Der italienische Tenor Andrea Bocelli sorgte bei der XVI. Nationalen Marsch für das Leben, der an diesem Wochenende in Rom stattfand, für einen der emotionalsten Momente, als er enthüllte, dass die Ärzte seiner Mutter während der Schwangerschaft zu einer Abtreibung geraten hatten. Der Künstler sandte einen Brief an die Teilnehmer der Demonstration, in dem er öffentlich der Entscheidung seiner Mutter dankte, die Schwangerschaft fortzusetzen.

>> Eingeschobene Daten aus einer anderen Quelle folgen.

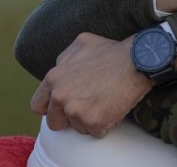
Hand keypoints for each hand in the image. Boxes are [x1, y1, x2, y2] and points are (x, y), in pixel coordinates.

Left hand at [30, 33, 151, 137]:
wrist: (138, 60)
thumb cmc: (113, 51)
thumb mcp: (82, 43)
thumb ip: (64, 58)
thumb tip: (60, 68)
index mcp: (54, 77)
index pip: (38, 105)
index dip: (51, 107)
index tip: (64, 106)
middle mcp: (60, 96)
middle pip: (55, 122)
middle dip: (70, 117)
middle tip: (89, 104)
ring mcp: (75, 110)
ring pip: (77, 128)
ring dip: (89, 120)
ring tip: (105, 101)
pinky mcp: (93, 122)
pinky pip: (96, 132)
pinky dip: (106, 123)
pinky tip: (114, 106)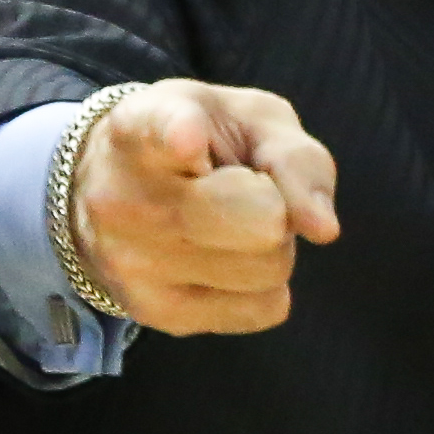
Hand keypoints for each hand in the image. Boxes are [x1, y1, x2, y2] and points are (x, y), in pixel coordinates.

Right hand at [71, 79, 338, 334]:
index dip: (180, 134)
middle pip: (263, 220)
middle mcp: (123, 199)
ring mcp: (132, 264)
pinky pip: (266, 309)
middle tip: (245, 189)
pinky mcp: (156, 313)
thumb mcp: (251, 120)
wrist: (110, 187)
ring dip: (269, 246)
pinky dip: (262, 286)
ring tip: (227, 222)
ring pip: (269, 269)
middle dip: (277, 205)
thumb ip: (296, 159)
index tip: (187, 139)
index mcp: (140, 128)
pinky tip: (219, 256)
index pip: (162, 133)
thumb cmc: (201, 142)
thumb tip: (324, 230)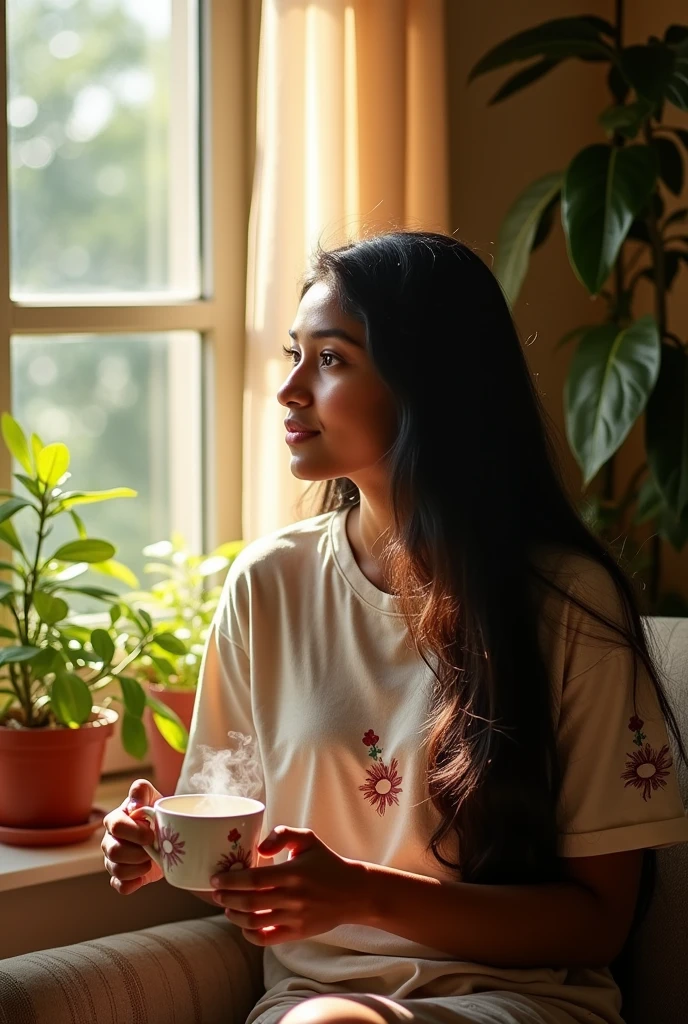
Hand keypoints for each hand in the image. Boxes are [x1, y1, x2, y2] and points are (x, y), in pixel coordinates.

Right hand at [102, 778, 163, 893]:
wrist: (167, 833)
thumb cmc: (155, 812)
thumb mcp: (151, 796)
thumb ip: (141, 791)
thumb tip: (134, 805)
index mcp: (115, 820)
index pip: (116, 826)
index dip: (135, 831)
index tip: (152, 833)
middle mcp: (110, 841)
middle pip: (114, 851)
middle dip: (138, 852)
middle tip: (154, 848)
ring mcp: (113, 861)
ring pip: (117, 870)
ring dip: (138, 868)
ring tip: (152, 860)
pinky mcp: (121, 877)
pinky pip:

Wie Bocelli in dem während der Abschlusskundgebung verlesenen Schreiben erklärte, rieten die Ärzte seiner Mutter davon ab, die Schwangerschaft fortzuführen, doch sie entschied sich dafür, das Kind zur Welt zu bringen. „Ich verdanke dieser Entscheidung alles“, schrieb der Sänger vor Tausenden von Teilnehmern, die sich versammelt hatten, um die Würde des menschlichen Lebens von der Empfängnis bis zum natürlichen Tod zu verteidigen.
Ein persönliches Zeugnis zur Verteidigung des Lebens
Der Brief wurde von Maria Rachele Ruiu, Sprecherin der italienischen Organisation Pro Vita & Famiglia, während der Kundgebung auf dem Platz San Giovanni in Laterano am Ende des Marsches verlesen.
„Meine Mutter, der die Ärzte rieten, die Schwangerschaft nicht fortzusetzen, entschied sich, dem Leben zu vertrauen und ihre Verantwortung nicht aufzugeben“, schrieb Bocelli. Der Tenor bezeichnete seine Botschaft als ein Zeugnis der Dankbarkeit und stellte fest, dass Gesellschaften, die gedeihen, jene sind, die auf die neuen Generationen setzen.
Tausende Menschen zogen durch die Straßen Roms
Der Marsch begann auf der Piazza della Repubblica mit Beiträgen von Ärzten, Aktivisten, Schriftstellern und Vertretern verschiedener Lebensrechtsorganisationen. Ebenfalls beteiligt war eine Delegation der französischen Marche pour la Vie, einer der wichtigsten Lebensrechtsinitiativen Europas.
Nach den Eröffnungsreden zogen die Teilnehmer mit Plakaten, Fahnen und Botschaften zur Verteidigung des Lebens durch die Straßen Roms bis zum Platz San Giovanni in Laterano.
Die demografische Krise war während des Tages sehr präsent
Neben der Verteidigung des werdenden Lebens betonten die Organisatoren die Notwendigkeit, das gravierende demografische Problem anzugehen, das Italien und weite Teile Europas betrifft.
Die Teilnehmer erinnerten daran, dass seit der Legalisierung der Abtreibung in Italien im Jahr 1978 mehr als sechs Millionen Abtreibungen durchgeführt wurden. Gleichzeitig wiesen sie darauf hin, dass die europäischen Institutionen die Geburtenkrise in der Regel ohne Berücksichtigung der Auswirkungen behandeln, die die Verbreitung von Abtreibungen auf den demografischen Rückgang gehabt hat.
Der Marsch erhielt auch eine Unterstützungsbotschaft von Lorenzo Fontana, dem Präsidenten der italienischen Abgeordnetenkammer, der die Notwendigkeit betonte, politische Maßnahmen zur Unterstützung von Müttern und Familien zur Förderung der Geburtenrate zu ergreifen.
Es gab auch Bezüge zur Debatte über Sterbehilfe
Während des Tages wurde auch auf die in Italien laufenden Gesetzgebungsdebatten über assistierten Suizid und Sterbehilfe Bezug genommen.
Derzeit prüft das italienische Parlament verschiedene Initiativen zu diesem Thema. Obwohl die aktive Sterbehilfe weiterhin illegal ist, führt das Land eine intensive politische und rechtliche Debatte über die Grenzen der Suizidbeihilfe und über die Entwicklung der Palliativversorgung.